“I can’t even reach my toes” is an exasperated statement I hear commonly in both my chiropractic clinic and yoga classes from both men and women. I interpret this statement to mean, “I want to, but I have limitations.”

Sometimes, it is said in the context of genuine interest, “Look how inflexible I am. Should I try yoga ?” Other times it is a more hopeless declaration and less of an inquiry: “I’ve stopped caring and my toes are unimportant, so why even try.” It seems most of these statements come from the idea that as a chiropractor and yoga teacher I think toe touching has significant merit. And I agree. It does. However, I do not place value on being able to touch your toes or how much you do or don’t do yoga as a means to hamstring flexibility.

I place value on prevention and conditioning and toe touching becomes a great measure with regards to lower back health. Touching your toes is a great goal but an even better goal is the journey to your toes. There is some good stuff that happens to your body on your way down there. There is even better stuff that comes with making your toes a priority.
Toe touch, forward bending is one of the most common motion patterns of the human body. It is mostly the unconscious action of how we pick up things we drop on the floor and similar to the motion of sitting to tie your shoes. Mostly unconscious, unless you are suffering from back pain, and then, even the smallest of bends becomes painful. If you are doing a lot of unconscious bending it increases the potential for repetitive wear and tear and/or injury. If you work at developing a conscious and safe bend you reduce the chances of injury and early degeneration. The goal is not to touch your toes as much as to move in the direction of your toes with good body mechanics.

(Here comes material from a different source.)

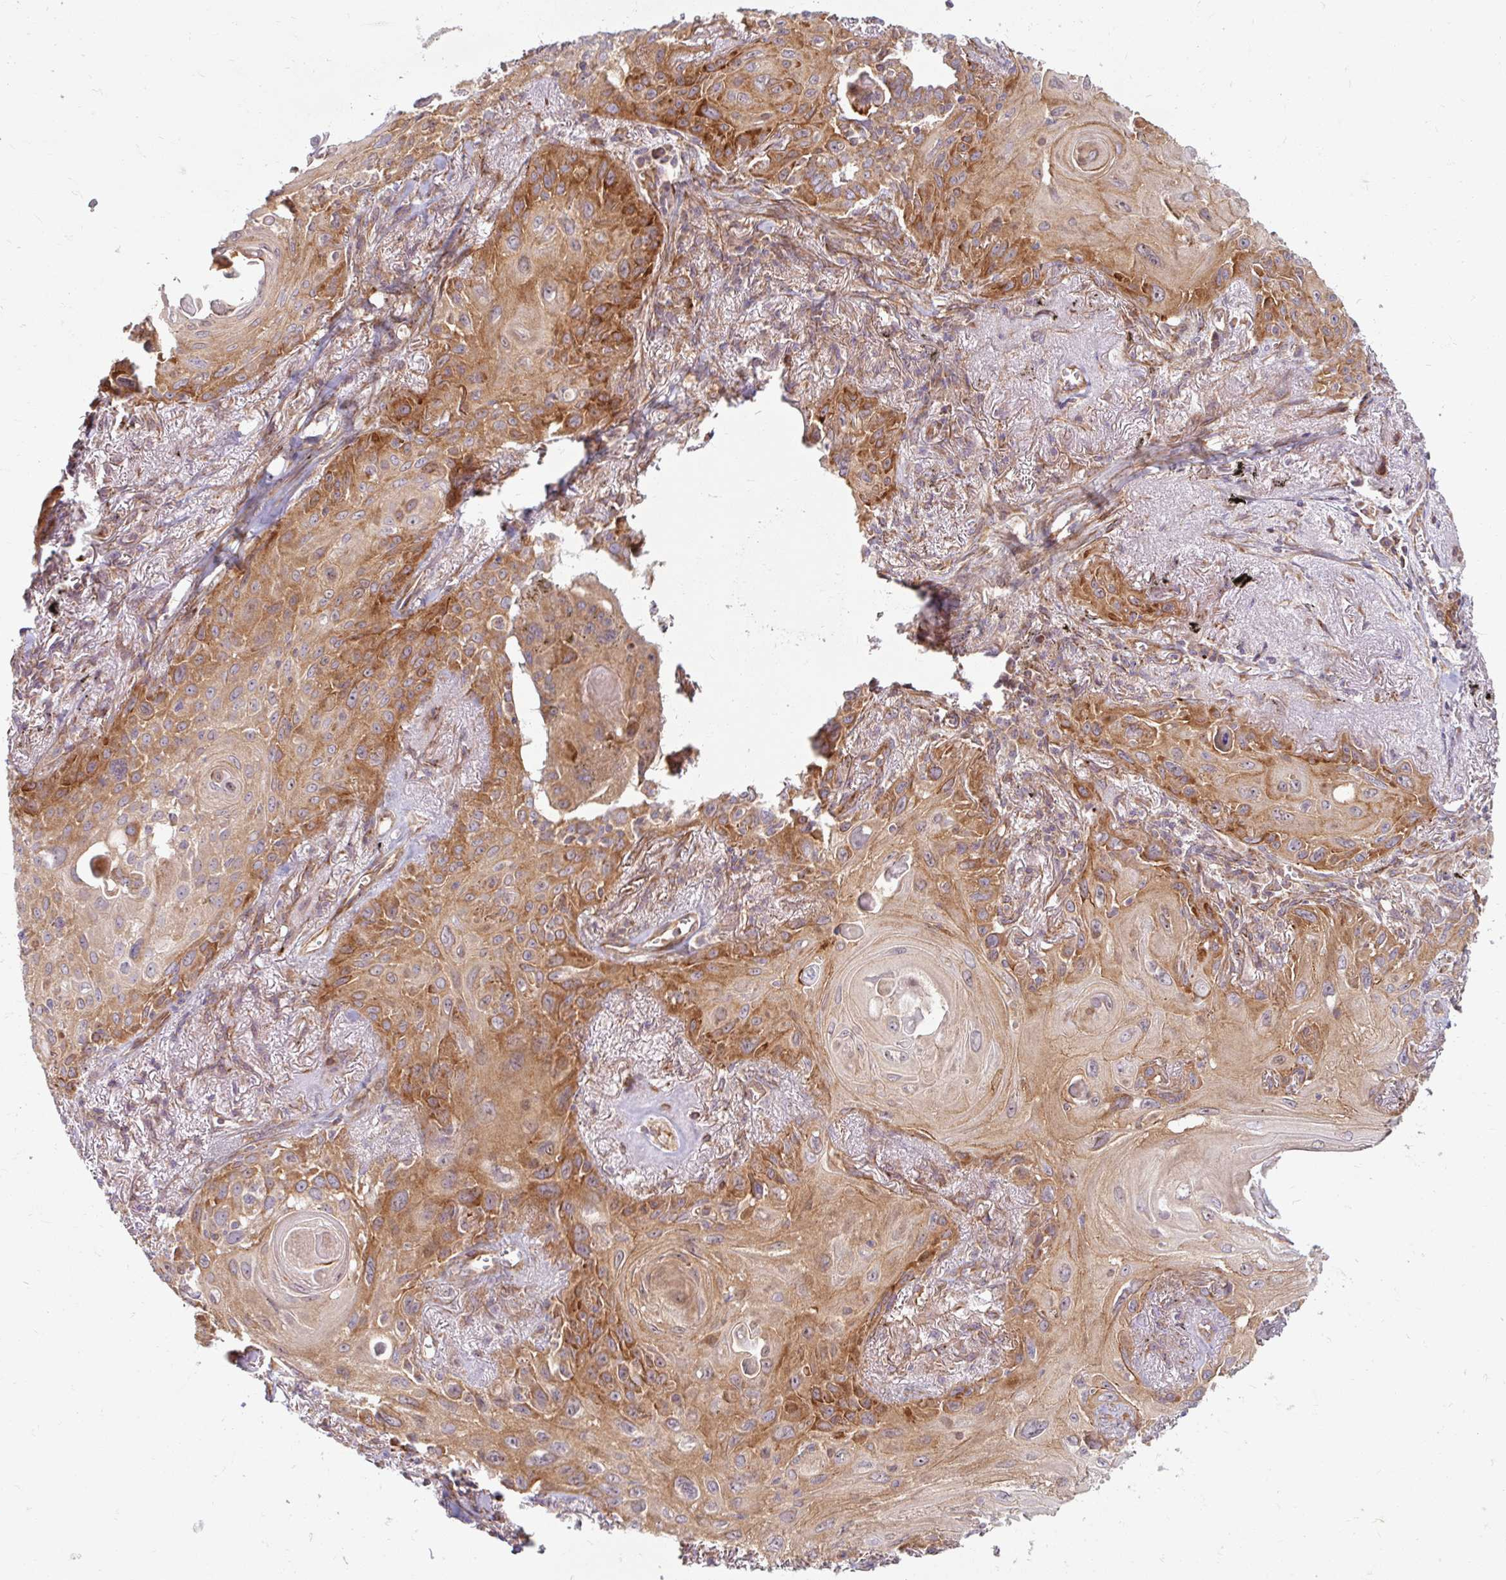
{"staining": {"intensity": "moderate", "quantity": ">75%", "location": "cytoplasmic/membranous"}, "tissue": "lung cancer", "cell_type": "Tumor cells", "image_type": "cancer", "snomed": [{"axis": "morphology", "description": "Squamous cell carcinoma, NOS"}, {"axis": "topography", "description": "Lung"}], "caption": "Immunohistochemistry (IHC) micrograph of neoplastic tissue: human squamous cell carcinoma (lung) stained using immunohistochemistry (IHC) displays medium levels of moderate protein expression localized specifically in the cytoplasmic/membranous of tumor cells, appearing as a cytoplasmic/membranous brown color.", "gene": "BTF3", "patient": {"sex": "male", "age": 79}}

Bend over. Check it out. From my perspective this one motion tells me about your back, your legs, your core strength and your center of gravity. Not to mention, your level of comfort or anxiety while folded in a standing ball. Unlike the inner voices of the bender, I am not judging if your hands barely reach your knees or if you can touch your elbows to the floor. One is not better than the other. Too flexible is not better than inflexible. How far you bend is not as important as how you bend. What matters is if you can touch your toes but not at the expense of your lower back, hamstring muscles or other body parts.
When I watch someone bend forward I am looking to see, how far they bend in order to see if they are supporting or hanging on their frame. I look to see if their lower back arches outward (flexion) instead of staying in a neutral spine position which protects the muscles and discs. I am looking to see if their hamstrings are too tight, which limits the motion of the pelvis and lower back. I am looking to see if their belly or breasts are in the way of their bend and how that may create too much of an arch in the lower, or mid-back or strain on the shoulders or neck. I look to see where the center of gravity is distributed and if you can maintain balance while hanging upside down. I notice if you remain calm or if you fidget, and keep looking up and around.

The point of forward bending is not to traction your lower back. Most people have strained lower backs from sitting poorly. Slouching on the couch, in your desk chair and in your car are all positions that put remarkable pressure on the muscles and discs of the lumbar spine. To continue to round the lower back while forward bending is not traction, it is just more flexion in an unsupported and weighted position. The way to improve lower back pain and problems is to strengthen the lower back and core muscles and improve sitting postures and pelvic motions. It is also to gain confidence and ease of movement relating to structures and positions involving the lower back. Not only do we need to move safely, we need to trust and know our movement limits.

For the record, let me say that if you can’t touch your toes it’s okay. Let that notion go. In yoga we call this position “utanasana” or standing forward bend. There are many benefits to incorporating this pose into your daily stretching or exercise routine, but for now let’s forget about making it the measure for participation in yoga or exercise in general. Let’s start looking for the good stuff that comes with working on forward bending. Stuff like, moving safely, knowing our limits and gaining confidence and ease of movement relating to the muscles and motions of our lower back. This idea can be translated to the bigger pictures of cleaning the garage, loading and unloading the car, picking flowers, or bending to take the hook out of a fish’s mouth before your kid’s trophy picture. There is usually a forward bend in every day, every weekend. You might as well enjoy it.